Progressive layout

Introduction

Progressive layout of DAOS should be fully algorithmic (no locality information is stored). The approach is based on GIGA+.

An object with progressive layout can have different initial stripe count (1, 2, 4...)
Each object shard stores a split version in VOS
- The initial value of split version is 0
- Split version is increased by 1 while a shard is split
- Hash range hosted by the shard can be computed out by the current split version
- The client stack always starts I/O based on the initial stripe count of object
  - When the hashed dkey of the I/O request lands in the rash range, then this shard can handle this I/O, otherwise it should return the split version and reject the I/O
  - Client should retry the I/O when it's rejected
  - Client can cache the split version of each object shard
A shard starts to split when number of keys within the shard reach the threshold, each shard can split independently
Shard splitting is similar with rebuild: the new shard should pull data from the original shard

Layout change process

As described in previous section, a object shard can start to split independently when the number of dkeys hosted by this shard reach the threshold:

The shard sends the its ID to a new target selected by algorithm
The shard should modify its split version and flag itself as in "splitting" state
The new shard should set itself as "constructing" and pull data from the original shard
DAOS client should update to both new and old shard (even for those keys are not hosted by the old shard)
DAOS client should always fetch from the old shard if it is still in splitting.
After pulling everything, the new shard should notify the old shard to exit from "splitting"
- The old shard should reject future I/Os for the key range split out.
- The old shard should remove all keys belonging to the split key range.
The new shard should also quit from "constructing" then it's fully functional for I/O.
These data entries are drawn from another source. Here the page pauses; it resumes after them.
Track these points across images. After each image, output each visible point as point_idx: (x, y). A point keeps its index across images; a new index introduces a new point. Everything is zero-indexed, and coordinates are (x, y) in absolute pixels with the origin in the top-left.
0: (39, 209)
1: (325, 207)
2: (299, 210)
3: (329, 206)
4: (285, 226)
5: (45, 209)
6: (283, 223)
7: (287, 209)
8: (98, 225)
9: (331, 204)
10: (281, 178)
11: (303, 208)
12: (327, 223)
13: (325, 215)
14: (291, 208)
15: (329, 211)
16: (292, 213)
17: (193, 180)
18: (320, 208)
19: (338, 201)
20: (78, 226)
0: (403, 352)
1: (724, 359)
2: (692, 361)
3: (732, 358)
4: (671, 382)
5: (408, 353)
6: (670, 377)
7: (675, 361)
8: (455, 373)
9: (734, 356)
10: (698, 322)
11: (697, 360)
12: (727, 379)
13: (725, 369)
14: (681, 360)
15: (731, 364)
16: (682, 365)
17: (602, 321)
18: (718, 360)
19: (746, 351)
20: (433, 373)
Because splitting is independent, so the layout of object could be sparse. In this picture, the final layout of the object only has 4 shards, S[2, 4, 5, 6] are actually nonexistent (no replica in this diagram).

Locate a dkey

Assume caller wants to insert a new dkey, which is hashed to 0xE3

Because it's a object with progressive layout, so the client stack always send the first RPC to shard[0], if the destination shard does not host the key anymore (key range has been split), it should return its current split version. The client can compute out the new destination based on the returned split version, and try again.
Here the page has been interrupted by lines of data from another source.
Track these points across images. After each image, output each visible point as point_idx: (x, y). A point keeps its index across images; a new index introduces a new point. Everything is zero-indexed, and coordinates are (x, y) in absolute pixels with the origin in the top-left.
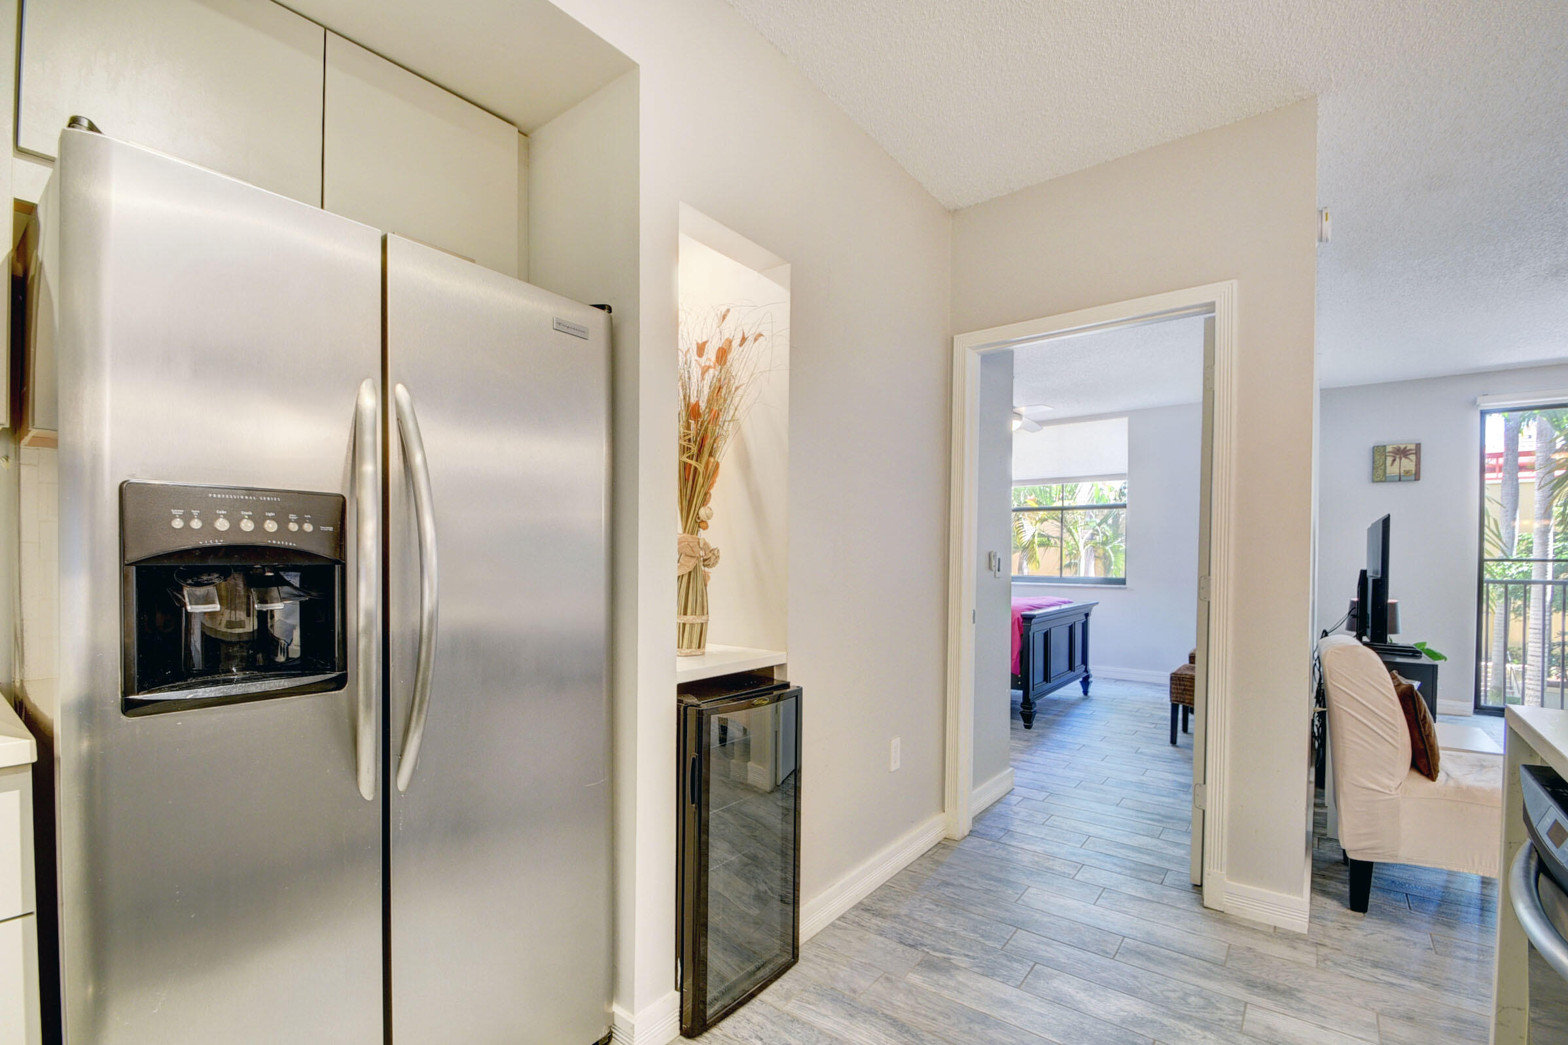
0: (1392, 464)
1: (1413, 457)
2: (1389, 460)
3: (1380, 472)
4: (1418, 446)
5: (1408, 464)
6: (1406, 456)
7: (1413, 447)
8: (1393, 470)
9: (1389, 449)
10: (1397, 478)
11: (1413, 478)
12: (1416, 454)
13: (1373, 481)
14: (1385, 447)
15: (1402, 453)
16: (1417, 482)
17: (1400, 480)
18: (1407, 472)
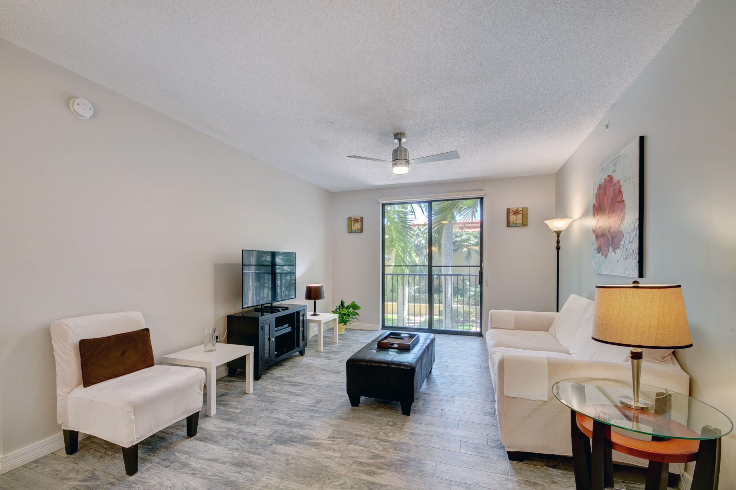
0: (353, 225)
1: (360, 223)
2: (353, 223)
3: (350, 229)
4: (362, 218)
5: (358, 226)
6: (358, 222)
7: (359, 218)
8: (354, 228)
9: (352, 219)
10: (355, 232)
11: (360, 231)
12: (361, 221)
13: (348, 233)
14: (351, 218)
15: (356, 221)
16: (361, 233)
17: (356, 232)
18: (358, 229)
Request to S[0] (range=[0, 0xFF], split=0)
- Reply rc=ENOENT, split=1
- Compute out two hash ranges based on the returned split value: [0, 0x7F], [0x80, 0xFF]
- 0xE3 lands in the second range

Request to S[1] (range=[0x80, 0xFF], split=1)
- Reply rc=ENOENT, split=2
- Compute out two hash ranges based on the new returned value: [0x80, 0xBF], [0xC0, 0xFF]
- 0xE3 lands in the second range

Request to S[3] (range=[0xC0, 0xFF], split=1)
- Reply rc=ENOENT, split=3
- Computes out two hash ranges based on the returned split: [0xC0, 0xDF], [0xE0, 0xFF]
- 0xE3 lands in the second range

Client sends request to S[7]
- Reply rc=0 (completed)

In the worst case, extra # RPCs = max(split). For example, an object has been split into 1024 shards, then it might takes 10 extra RPCs to find the key. But giving a good hash function should distribute keys evenly, so it is very likely all shards have the same split version most time, so the first RPC can return the right split version, and only 1 extra RPC is required.